医療法人社団晴栄会
白金ビューティフルエイジングクリニック

03-5791-4800

受付時間 9:00~17:00[月~土]

Blog院長ブログ

2026.06.24

縄文

青森から秋田まで小旅行

初夏の東北は緑が深く自然豊かで、人々も温かく歓迎して下さり、(インドと違って)とても清潔で快適な旅となりました。

目的は、

「世界遺産 北海道・北東北の縄文遺跡群」を訪れ、古代へと時空をタイムトリップすること。縄文を感じること。
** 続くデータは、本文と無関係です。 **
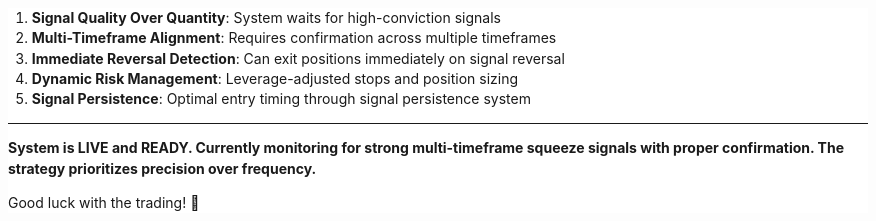 1. **Signal Quality Over Quantity**: System waits for high-conviction signals
2. **Multi-Timeframe Alignment**: Requires confirmation across multiple timeframes
3. **Immediate Reversal Detection**: Can exit positions immediately on signal reversal
4. **Dynamic Risk Management**: Leverage-adjusted stops and position sizing
5. **Signal Persistence**: Optimal entry timing through signal persistence system

---

**System is LIVE and READY. Currently monitoring for strong multi-timeframe squeeze signals with proper confirmation. The strategy prioritizes precision over frequency.**

Good luck with the trading! 🚀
三内丸山遺跡が有名ですが、縄文遺跡群は北海道6遺跡、青森県8遺跡、秋田県2遺跡、岩手県1遺跡、合計17遺跡で構成されています。2021年に世界遺産として登録されました。

紀元前13,000年頃から紀元前400年頃にかけて1万年以上の長きにわたり、狩猟・漁猟・採集を基盤とした定住を発展・成熟させ、精緻で複雑な精神文化を育んだことが評価されています。

今から15000年以上前の土器が発掘されているのです!世界最古です!!

日本人は奥ゆかしく自己主張下手ですから、この素晴らしい文化遺産があまり知られていないのが残念で仕方ありません。

古代エジプト、ギリシャやローマの神殿など派手で大きなものと比べると、竪穴式住居や環状列石(ストーンサークル)は地味ですね 渋すぎでしょうか。

イギリスのストーンヘンジはあまりにも有名ですが、あれは今から4000~5000年前のものですので、縄文遺跡はそれよりももっともっと古いものがあるのです。

 

縄文時代の始まりは、世界規模での温暖化により自然環境が大きく変化したことで、人々は移動から定住へと変わっていったようです。どんぐりや栗などの木の実やシカやイノシシなどの小型から中型動物を捕って食料にしていたとのこと。食物を蓄える貯蔵穴もたくさん見つかっております。

日本以外の世界では、石器時代~青銅器時代から農耕文化へと移行しています。よって、縄文時代は日本独自の時代区分ということになります。

土偶や土器など発掘されていますが、人殺しのための武器や殺された人骨は出土されていないようで、争いのない平和な世の中だったことが想像できます。

実際に縄文遺跡の場に足を踏み入れると、自然と共存していた縄文社会を肌で感じることができます。

平野に作られ、太陽や山を拝み、大自然に感謝しながら暮らしていたのだろうと想像できます。

三内丸山遺跡

写真のごとく、のどかな風景です。

もし隣村の敵が襲ってくるようなことがあったとしたら、このように牧歌的な場にはならなかったでしょう。

限りある資源を大切に利用しながら、自然と共存し、調和を大切にしながら1万年以上も続いた縄文時代。

祭祀場(ストーンサークル)を見ながら、「昔の人は何を祈っていたのだろう?」と考えずにはいられませんでした。

・食物の恵みへの祈り。

・地震や豪雨など天災地変を鎮める祈り。

・無事子供が生まれ、命をつなぐ祈り。

・病が治る祈り。

古代の人は原始的なイメージが強く、食べて生きることこそが目的だったのでしょうか。

それとも、もっと高度で精神性の高い祈りがあったのでしょうか。

 

 

1万年以上の時を経て育まれた日本人の精神性は、豊かな自然があったからこそ成熟しました。

全てのものに神が宿るような感覚。

ついつい手を合わせて祈ってしまうような習慣。

正直で真面目で控えめな性格。

出しゃばらず、周囲との調和を大切にする心。

個を尊び、自己主張しなければ相手にされない西洋文化とは全く違います。

砂漠で厳しい自然環境から発生したユダヤ教、キリスト教、イスラム教とは成り立ちが異なりますから、異国を理解するというのは難しいということは理解できます。

そのような厳しい宗教を信仰する人たちと、同じ地上で発生する問題を解決していくことは容易ではありません。

縄文時代から1万年を超えて形成された精神性を、我々日本人が理解し、全てが指数関数的に激変する時代において、どのようにその強みを活かすことができるのでしょうか?

そんなことを考えた、丙午(ひのえうま)夏至の日でした。